Designing a curriculum

After landing the position and being named to head up the new psychiatric speciality area in the Doctor of Nursing Practice graduate program, Moller set about changing the way her students learned by building a program model from scratch.

“Nobody’s teaching psych nurse practitioners in their curriculum like we are (at PLU),” Moller said. “Rather than interspersing therapy courses with assessment, diagnosis, and psychopathology, I wanted to approach the curriculum in the same way we do it in practice.”

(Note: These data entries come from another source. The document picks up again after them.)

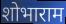
शोभाराम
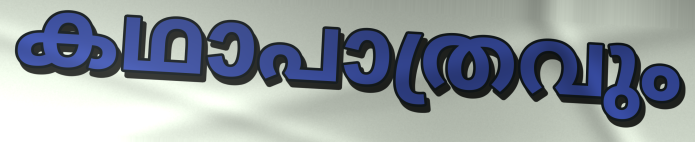
കഥാപാത്രവും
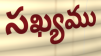
సఖ్యము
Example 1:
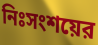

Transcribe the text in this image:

নিঃসংশয়ের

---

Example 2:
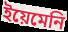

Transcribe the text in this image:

ইয়েমেনি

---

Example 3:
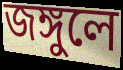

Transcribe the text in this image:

জঙ্গুলে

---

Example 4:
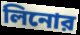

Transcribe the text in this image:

লিনোর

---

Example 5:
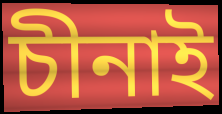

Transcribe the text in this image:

চীনাই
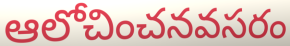
ఆలోచించనవసరం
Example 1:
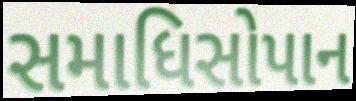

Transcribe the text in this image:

સમાધિસોપાન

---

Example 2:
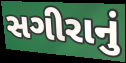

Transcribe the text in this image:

સગીરાનું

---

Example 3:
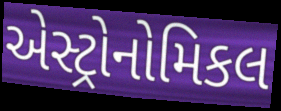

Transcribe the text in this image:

એસ્ટ્રોનોમિકલ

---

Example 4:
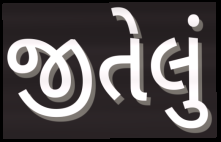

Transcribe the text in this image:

જીતેલું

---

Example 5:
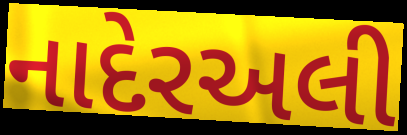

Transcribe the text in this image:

નાદેરઅલી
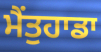
ਮੈਂਤੁਹਾਡਾ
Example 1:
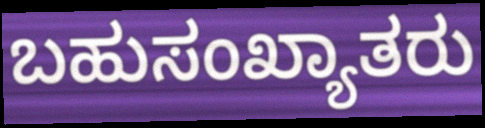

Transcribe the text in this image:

ಬಹುಸಂಖ್ಯಾತರು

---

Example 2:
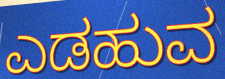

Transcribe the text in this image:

ಎಡಹುವ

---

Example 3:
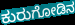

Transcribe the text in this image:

ಕುರುಗೋಡಿನ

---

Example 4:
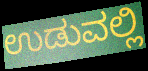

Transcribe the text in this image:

ಉಡುವಲ್ಲಿ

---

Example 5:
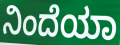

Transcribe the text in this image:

ನಿಂದೆಯಾ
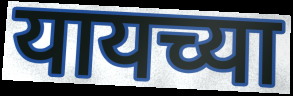
यायच्या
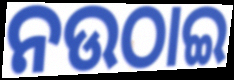
ନଉଠାଇ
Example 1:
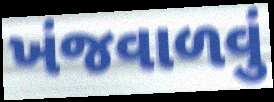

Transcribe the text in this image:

ખંજવાળવું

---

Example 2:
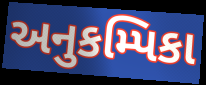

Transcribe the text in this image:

અનુકમ્પિકા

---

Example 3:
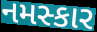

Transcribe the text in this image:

નમસ્કાર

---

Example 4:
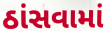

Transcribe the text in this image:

ઠાંસવામાં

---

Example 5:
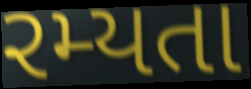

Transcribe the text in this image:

રમ્યતા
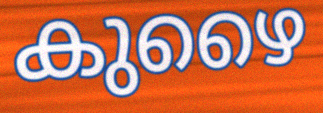
കുഴൈ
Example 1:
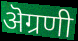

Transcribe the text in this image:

ऄग्रणी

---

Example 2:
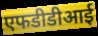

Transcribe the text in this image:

एफडीडीआई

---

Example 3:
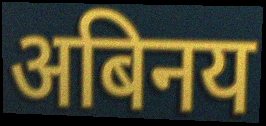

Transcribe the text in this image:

अबिनय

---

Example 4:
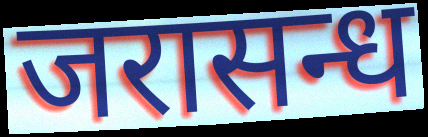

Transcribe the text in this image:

जरासन्ध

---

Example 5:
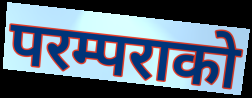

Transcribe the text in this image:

परम्पराको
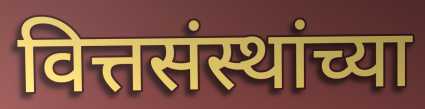
वित्तसंस्थांच्या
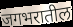
जगभरातील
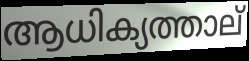
ആധിക്യത്താല്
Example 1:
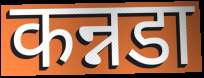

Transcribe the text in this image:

कन्नडा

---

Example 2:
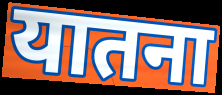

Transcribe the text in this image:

यातना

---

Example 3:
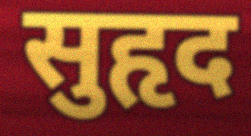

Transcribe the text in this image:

When an ARNP first meets a patient, they have to figure out what’s wrong (complete a thorough psychiatric diagnostic evaluations), then come up with a diagnosis and a treatment plan to stabilize the acute symptoms/problems that brought them to treatment. Then begins the business of hopefully maintaining stability, improving overall function and working on achieving life goals — that’s where the intensive therapy focus comes in.

That first year at PLU is all about assessment, diagnosis, psychopharmacology and patient care management. In the second year the students study family therapy, then group therapy, and then 1:1 therapy over a six-month intensive period. Their final semester is an immersion semester where they are implementing the full scope of the role including 1:1 psychotherapy and conducting groups.

Moller’s first cohort, following the modernized curriculum, graduates in May.

“It’s a different model, same outcome,” she said. “But, I think, a better outcome. It meets the workplace needs of today and our graduates should be able to hit the ground running without needing a residency.”

Overseas impact

Moller’s groundbreaking work in nursing has taken her all over the world as a lecturer and consultant. But her proudest moment (and perhaps her biggest professional accomplishment) came when she addressed the Israeli Ministry of Health in 1998 — a partnership that began with an article in an international journal about Moller’s Spokane practice, totaled four overseas visits and spanned two different decades.

“The Division of Psychiatric Nursing in the Israeli Ministry of Health was trying to include  our program, this program we developed (in Spokane) called the Three R’s — relapse, recovery and rehabilitation, into their ‘basket of services’ that every citizen receives.”

After Moller’s presentation, the ministry voted down the proposal to adopt her program, partly because of a conceptual flaw: the country didn’t have nurse practitioners or nurse-managed-clinics yet. But in 2016, the Ministry of Health finally voted to incorporate nurse practitioners in the workforce. Moller hosted a handful of top Israeli psychiatric nurses in Washington in 2017, organizing 20 site visits in 10 days, and then journeyed back over to Israel for more consulting. Training materials she’d authored were translated into Hebrew and being used throughout the country. Delayed by 16 years, her program was finally being adopted.

“It was my greatest high and my greatest low, because I failed but I didn’t fail,” Moller said. “That’s a pretty big deal for a Nebraska farmer’s daughter.”